Combine that with the sack of Matt Ryan by Dont’a Hightower on Atlanta’s next possession, which the Patriots recovered, and pushing the Falcons from the New England 22 yard line to the 45 yard line late in the 4th, turning a likely FG into a punt, and you have the recipe for a historic comeback.
As we know, the Chiefs never came close to making a similar one.
How could a team that was 16-1 during the season when their star QB played (25-1 his last 26 starts) look like a shell of themselves in the Super Bowl? Injuries played a role, but did Eric Fisher REALLY make KC 22 points worse than Tampa? I think he made things much harder for Kansas City, but to only put up 9 points without him… that does a disservice to the rest of that team.
It’s the same team that held it’s own on defense versus 2020 All-Pro QB Josh Allen just two weeks prior, yet had no answer for Tom Brady. Yes, that’s easier said than done, but their defensive coordinator scripted the defense for the Giants in 2007 against the 18-0 Patriots, so if anyone knowns how to get in Brady’s head, it’s Steve Spagnuolo. He had nothing, and combine that with Reid and Bieniemy having no answers all night (plus some unfortuante drops)… you get an embarrassing loss.
With a title on the line, injuries or not, I can never imagine Bill Belichick having let down Tom Brady for an entire game as bad as Andy Reid ultimately let down Patrick Mahomes, from all facets of coaching to team-building.
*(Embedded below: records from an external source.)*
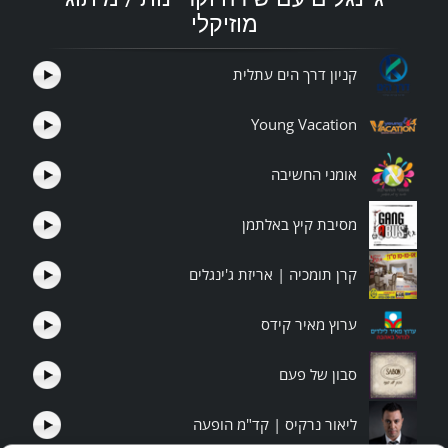
מוזיקלי
קניון דרך הים עתלית
Young Vacation
אומני החשיבה
מסיבת קיץ באלתמן
קרן תומכיה | אריזת ג'ינגלים
ערוץ מאיר קידס
סבון של פעם
ליאור נרקיס | קד"מ הופעה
The Patriots may have only gone 6-3 in the Super Bowl with Brady – with two of the wins requiring historic comebacks – but even during the losses the Patriots led in the 4th each time. Every Super Bowl they played with Brady, no matter the path, there was a chance to win each time. That’s what makes Brady great, and Belichick constructed gameplans and rosters to capitalize on that greatness every Super Bowl he had Brady for… Andy Reid cannot say he did the same for Patrick Mahomes.